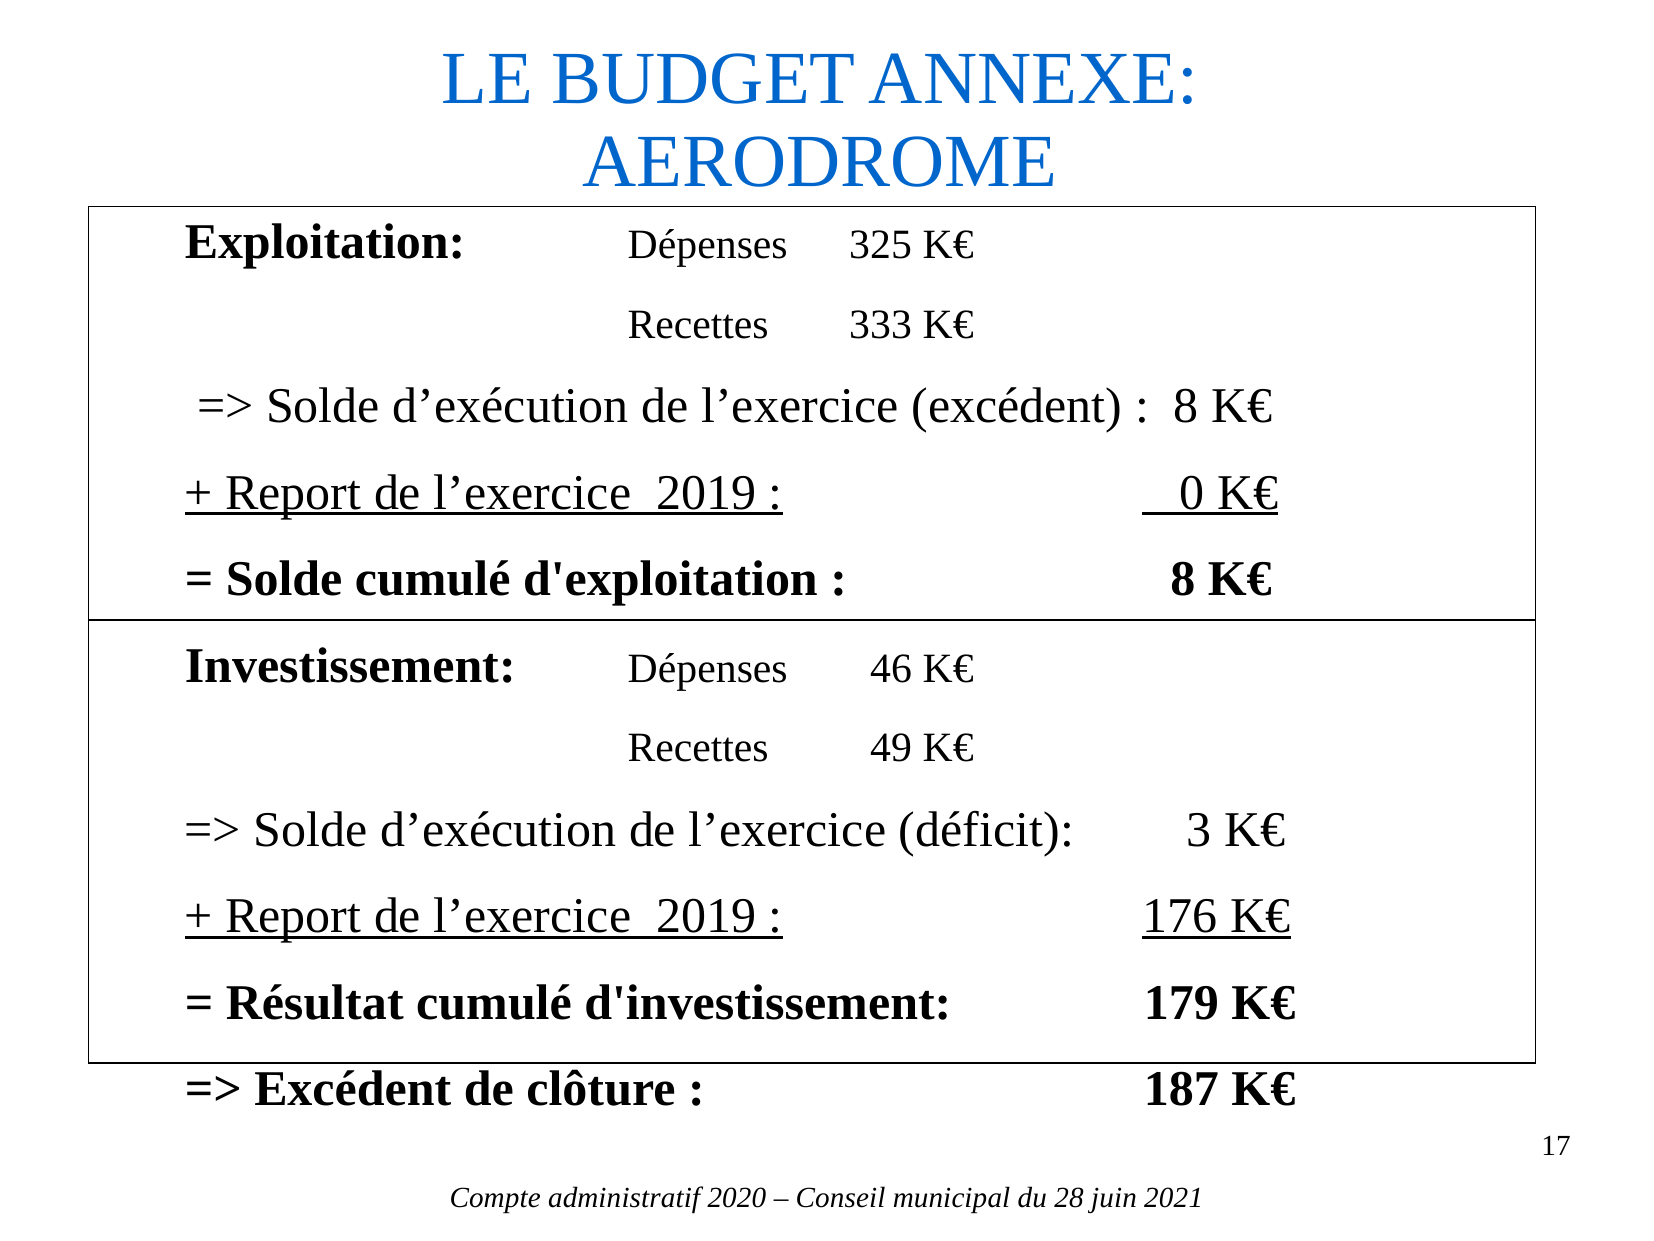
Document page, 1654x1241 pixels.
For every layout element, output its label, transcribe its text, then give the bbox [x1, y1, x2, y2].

text_box Exploitation: Dépenses 325 K€ Recettes 333 K€ => Solde d’exécution de l’exercice (excédent) : 8 K€ + Report de l’exercice 2019 : 0 K€ = Solde cumulé d'exploitation : 8 K€ Investissement: Dépenses 46 K€ Recettes 49 K€ => Solde d’exécution de l’exercice (déficit): 3 K€ + Report de l’exercice 2019 : 176 K€ = Résultat cumulé d'investissement: 179 K€ => Excédent de clôture : 187 K€ [89, 621, 1535, 1062]
text_box Exploitation: Dépenses 325 K€ Recettes 333 K€ => Solde d’exécution de l’exercice (excédent) : 8 K€ + Report de l’exercice 2019 : 0 K€ = Solde cumulé d'exploitation : 8 K€ Investissement: Dépenses 46 K€ Recettes 49 K€ => Solde d’exécution de l’exercice (déficit): 3 K€ + Report de l’exercice 2019 : 176 K€ = Résultat cumulé d'investissement: 179 K€ => Excédent de clôture : 187 K€ [89, 207, 1535, 619]
text_box Exploitation: Dépenses 325 K€ Recettes 333 K€ => Solde d’exécution de l’exercice (excédent) : 8 K€ + Report de l’exercice 2019 : 0 K€ = Solde cumulé d'exploitation : 8 K€ Investissement: Dépenses 46 K€ Recettes 49 K€ => Solde d’exécution de l’exercice (déficit): 3 K€ + Report de l’exercice 2019 : 176 K€ = Résultat cumulé d'investissement: 179 K€ => Excédent de clôture : 187 K€ [63, 206, 1565, 1125]
text_box LE BUDGET ANNEXE: AERODROME [46, 29, 1594, 211]
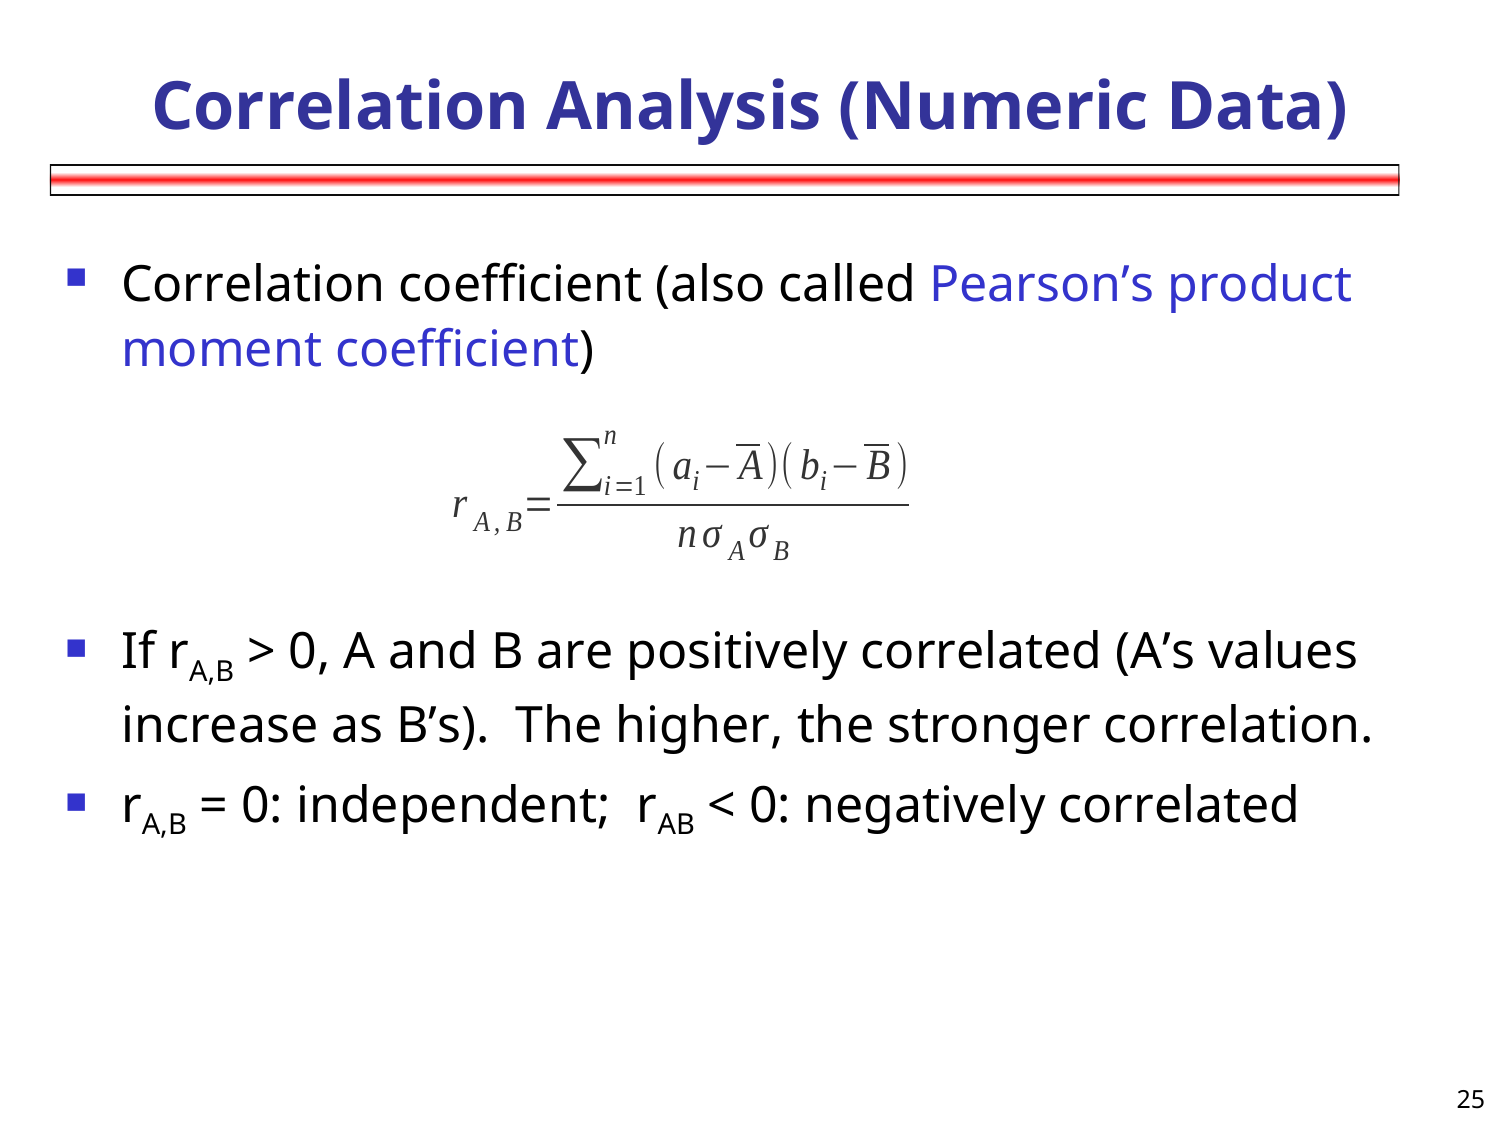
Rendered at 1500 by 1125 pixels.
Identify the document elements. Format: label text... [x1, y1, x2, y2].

text_box [276, 479, 1111, 627]
title Correlation Analysis (Numeric Data) [0, 49, 1500, 150]
list Correlation coefficient (also called Pearson’s product moment coefficient) If rA,B > 0, A and B are positively correlated (A’s values increase as B’s). The higher, the stronger correlation. rA,B = 0: independent; rAB < 0: negatively correlated [50, 237, 1450, 1063]
chart [442, 420, 920, 479]
text_box <number> [1187, 1062, 1500, 1125]
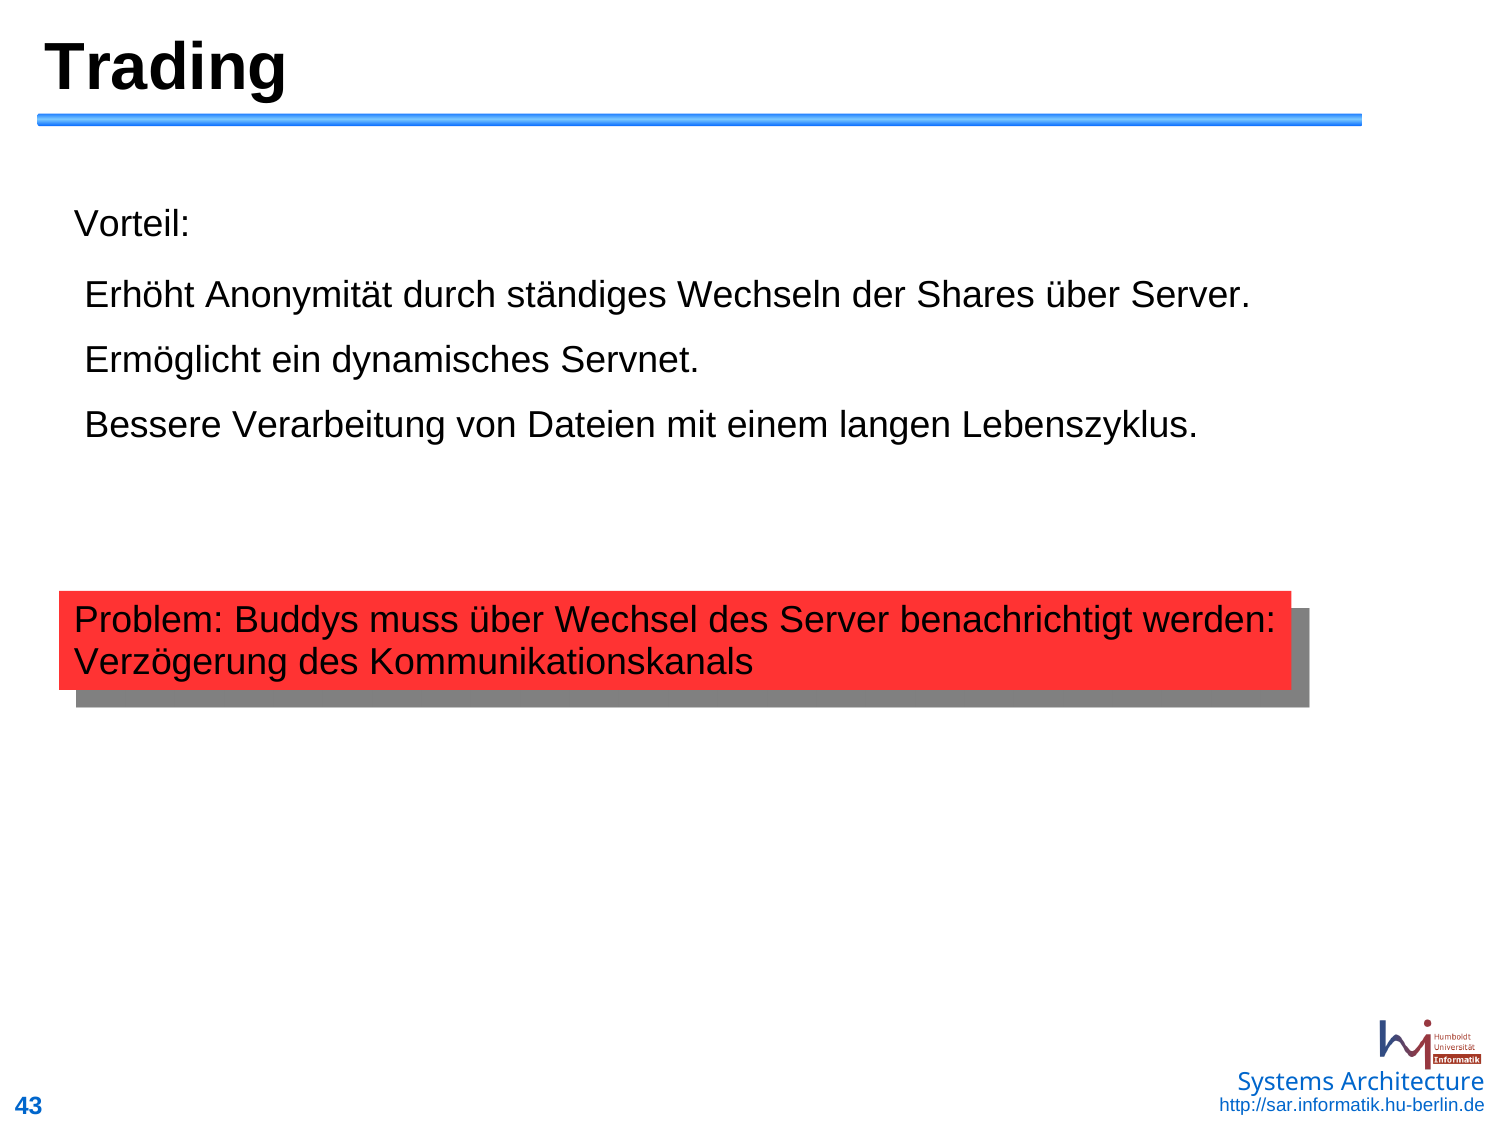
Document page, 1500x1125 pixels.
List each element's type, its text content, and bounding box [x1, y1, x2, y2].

text_box Problem: Buddys muss über Wechsel des Server benachrichtigt werden: Verzögerung des Kommunikationskanals [59, 590, 1291, 690]
text_box Vorteil: [59, 195, 206, 252]
text_box Erhöht Anonymität durch ständiges Wechseln der Shares über Server. [59, 265, 1276, 323]
title Trading [29, 20, 1500, 114]
picture [1376, 1016, 1483, 1071]
text_box Bessere Verarbeitung von Dateien mit einem langen Lebenszyklus. [59, 395, 1223, 453]
text_box Ermöglicht ein dynamisches Servnet. [59, 330, 724, 388]
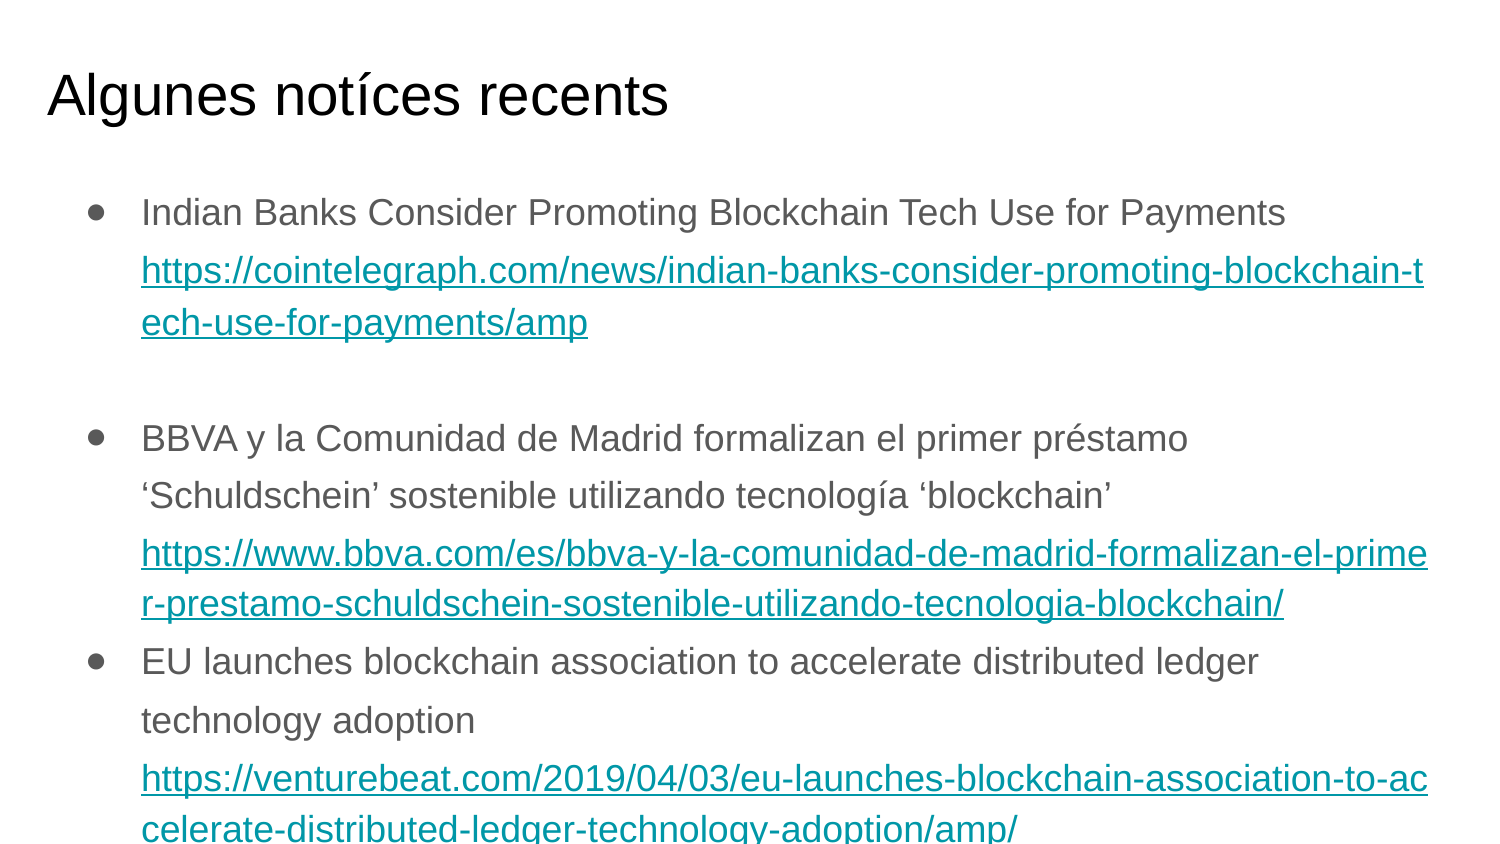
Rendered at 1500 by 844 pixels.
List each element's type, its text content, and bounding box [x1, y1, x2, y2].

list Indian Banks Consider Promoting Blockchain Tech Use for Payments https://cointelegraph.com/news/indian-banks-consider-promoting-blockchain-tech-use-for-payments/amp BBVA y la Comunidad de Madrid formalizan el primer préstamo ‘Schuldschein’ sostenible utilizando tecnología ‘blockchain’ https://www.bbva.com/es/bbva-y-la-comunidad-de-madrid-formalizan-el-primer-prestamo-schuldschein-sostenible-utilizando-tecnologia-blockchain/ EU launches blockchain association to accelerate distributed ledger technology adoption https://venturebeat.com/2019/04/03/eu-launches-blockchain-association-to-accelerate-distributed-ledger-technology-adoption/amp/ [51, 159, 1449, 720]
title Algunes notíces recents [32, 42, 1430, 137]
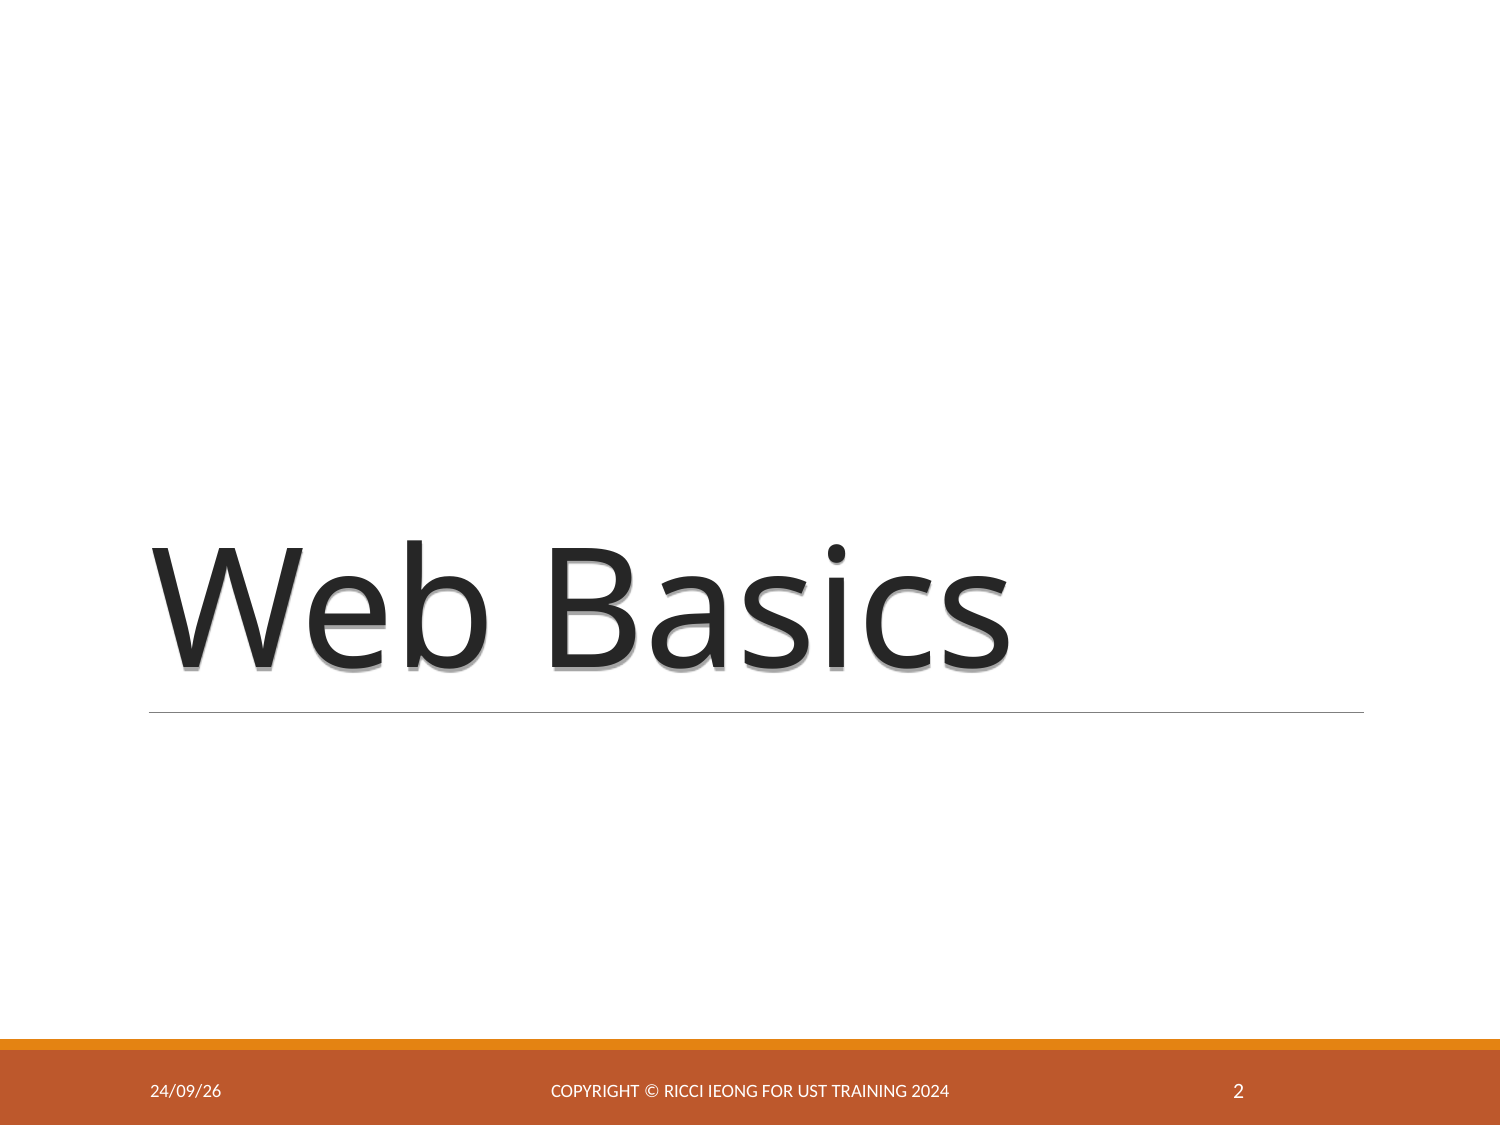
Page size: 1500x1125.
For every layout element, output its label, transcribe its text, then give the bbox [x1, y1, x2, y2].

title Web Basics [135, 124, 1373, 710]
footer Copyright © Ricci IEONG for UST training 2024 [453, 1059, 1047, 1120]
slide_number 2 [1218, 1059, 1380, 1120]
slide_number 19/3/2025 [135, 1059, 440, 1120]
▬▬▬▬▬▬▬▬▬▬
INSTRUCTIONS TO FOLLOW »
Copy out verbatim every line from the one with "Rendered at 1500 by 1125 pixels." up to and including the one with "text_box <number> [1187, 1062, 1500, 1125]".

EXERCISE OUTPUT »
Rendered at 1500 by 1125 pixels.
Identify the document elements. Format: label text... [x1, y1, x2, y2].

text_box [276, 479, 1111, 627]
title Correlation Analysis (Numeric Data) [0, 49, 1500, 150]
list Correlation coefficient (also called Pearson’s product moment coefficient) If rA,B > 0, A and B are positively correlated (A’s values increase as B’s). The higher, the stronger correlation. rA,B = 0: independent; rAB < 0: negatively correlated [50, 237, 1450, 1063]
chart [442, 420, 920, 479]
text_box <number> [1187, 1062, 1500, 1125]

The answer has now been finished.